La Cour de cassation censure ce raisonnement : elle rappelle que s’il appartient à l’administration du travail de vérifier que l’inaptitude physique du salarié est réelle et justifie son licenciement, il ne lui appartient pas en revanche, dans l’exercice de ce contrôle, de rechercher la cause de cette inaptitude, y compris dans le cas où la faute invoquée résulte d’un harcèlement moral ou d’une discrimination dont l’effet, selon les dispositions combinées des articles L. 1132-1 à L. 1132-3-3 et L. 1152-1 à L. 1152-3 du code du travail, serait la nullité de la rupture du contrat de travail (analyse déjà consacrée par l’arrêt du 19 avr. 2023, n° 21-21.349, Dalloz actualité, 16 mai 2023, obs. M. Marbach ; D. 2024. 373, chron. S. Ala, M.-P. Lanoue et M.-A. Valéry ). Elle précise ainsi que l’autorisation de licenciement donnée par l’inspecteur du travail ne fait pas obstacle à ce que le salarié fasse valoir devant les juridictions judiciaires tous les droits résultant de l’origine de l’inaptitude lorsqu’il l’attribue à un manquement de l’employeur à ses obligations.

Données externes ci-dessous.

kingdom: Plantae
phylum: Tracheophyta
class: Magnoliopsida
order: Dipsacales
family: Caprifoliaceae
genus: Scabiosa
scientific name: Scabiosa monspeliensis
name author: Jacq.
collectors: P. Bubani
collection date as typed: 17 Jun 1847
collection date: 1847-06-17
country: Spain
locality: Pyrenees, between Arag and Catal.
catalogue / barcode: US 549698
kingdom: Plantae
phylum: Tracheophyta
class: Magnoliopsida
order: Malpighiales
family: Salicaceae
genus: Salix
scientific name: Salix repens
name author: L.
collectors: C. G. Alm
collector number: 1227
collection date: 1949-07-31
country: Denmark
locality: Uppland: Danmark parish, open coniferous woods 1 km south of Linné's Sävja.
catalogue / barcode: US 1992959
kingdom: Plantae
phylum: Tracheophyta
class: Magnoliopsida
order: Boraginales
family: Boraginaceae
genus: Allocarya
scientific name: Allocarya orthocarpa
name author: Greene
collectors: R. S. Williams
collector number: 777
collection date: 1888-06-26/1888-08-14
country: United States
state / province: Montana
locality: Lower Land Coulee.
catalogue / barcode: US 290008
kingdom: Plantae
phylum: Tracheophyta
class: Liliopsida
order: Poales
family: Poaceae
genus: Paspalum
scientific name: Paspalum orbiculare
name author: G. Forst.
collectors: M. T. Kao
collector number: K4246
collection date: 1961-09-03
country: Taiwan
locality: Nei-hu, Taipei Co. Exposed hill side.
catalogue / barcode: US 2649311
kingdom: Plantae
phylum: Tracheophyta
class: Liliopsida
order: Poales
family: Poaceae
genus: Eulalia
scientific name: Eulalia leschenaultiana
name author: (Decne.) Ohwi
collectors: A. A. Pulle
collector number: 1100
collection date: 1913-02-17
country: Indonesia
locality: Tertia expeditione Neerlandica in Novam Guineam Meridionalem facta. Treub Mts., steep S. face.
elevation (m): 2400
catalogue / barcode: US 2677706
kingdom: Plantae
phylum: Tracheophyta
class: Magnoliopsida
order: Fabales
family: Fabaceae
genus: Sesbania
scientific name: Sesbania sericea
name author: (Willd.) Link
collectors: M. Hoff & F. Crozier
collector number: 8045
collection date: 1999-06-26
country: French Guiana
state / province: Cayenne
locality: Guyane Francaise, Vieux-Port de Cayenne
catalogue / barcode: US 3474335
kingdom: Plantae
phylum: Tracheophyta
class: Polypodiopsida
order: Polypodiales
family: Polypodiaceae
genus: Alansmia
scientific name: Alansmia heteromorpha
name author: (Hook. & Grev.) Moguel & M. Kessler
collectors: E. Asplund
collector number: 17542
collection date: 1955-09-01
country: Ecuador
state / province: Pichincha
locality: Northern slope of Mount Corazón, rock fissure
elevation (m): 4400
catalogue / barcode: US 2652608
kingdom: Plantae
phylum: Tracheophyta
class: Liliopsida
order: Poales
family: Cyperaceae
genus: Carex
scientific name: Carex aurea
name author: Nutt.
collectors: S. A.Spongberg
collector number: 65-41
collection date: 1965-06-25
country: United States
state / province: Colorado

Au-delà des apports de cet arrêt en matière de modulation du temps de travail, la solution retenue est cohérente au regard de la logique de la séparation des pouvoirs, des textes et de la jurisprudence considérant qu’il n’entre pas dans le champ de contrôle de l’inspecteur du travail d’apprécier les causes de l’inaptitude médicalement constatée (CE 20 nov. 2013, n° 340591, Dalloz actualité, 4 déc. 2013, obs. B. Ines ; Lebon ; AJDA 2013. 2344 ; D. 2014. 2374, obs. P. Lokiec et J. Porta ; Dr. soc. 2014. 24, obs. C. Radé ; ibid. 25, concl. G. Dumortier ; ibid. 129, étude J. Mouly  ; Soc. 27 nov. 2013, n° 12-20.301 P, Dalloz actualité, 12 déc. 2013, obs. B. Ines  ; AJDA 2014. 1014 ; D. 2013. 2857 ; ibid. 2014. 2374, obs. P. Lokiec et J. Porta ; Dr. soc. 2014. 24, obs. C. Radé ; ibid. 29, rapp. N. Sabotier ; ibid. 129, étude J. Mouly ).

Une limite à l’incompétence administrative dans l’appréciation de l’origine de l’inaptitude tient toutefois au fait que l’administration étant compétente pour contrôler l’absence de lien entre la demande d’autorisation et le mandat, l’inaptitude du salarié qui résulterait « d’une dégradation de son état de santé, elle-même en lien direct avec des obstacles mis par l’employeur à l’exercice de ses fonctions représentatives », est de nature à révéler l’existence d’un tel rapport (CE, avis, 21 sept. 2016, n° 396887, Dalloz actualité, 30 sept. 2016, obs. J.-M. Pastor ; Lebon ; AJDA 2016. 1777 ; Dr. soc. 2016. 785, tribune C. Radé ). Il appartient en effet « en toutes circonstances » à l’autorité administrative de faire obstacle à un licenciement en rapport avec les fonctions représentatives normalement exercées par un salarié ou avec son appartenance syndicale.

En d’autres termes, si un salarié protégé a été tellement empêché d’exercer ses fonctions représentatives qu’il en a subi des conséquences sur sa santé, au point de devenir inapte, l’administration devra refuser d’autoriser son licenciement. Même si cette appréciation se fait, au stade de la décision administrative, sous le prisme du contrôle de l’absence de rapport entre le licenciement envisagé et le mandat, ce contrôle constitue une première garantie pour le salarié.

Si le licenciement est autorisé par l’administration puis prononcé par l’employeur, et que le salarié impute à ce dernier la cause de son inaptitude (harcèlement moral ou discrimination à l’origine de l’inaptitude, notamment), la voie judiciaire lui demeure accessible pour solliciter la nullité de la rupture du contrat de travail et la réparation des préjudices subis.

Le risque de télescopage entre les sphères administrative et judiciaire ne semble pas totalement écarté, tant les frontières apparaissent minces entre le contrôle administratif du lien avec le mandat et le contrôle judiciaire de la cause de l’inaptitude, mais cette solution demeure conforme aux normes impératives qui régissent le statut des salariés investis de fonctions représentatives, combinées aux règles protectrices de la santé de l’ensemble des salariés.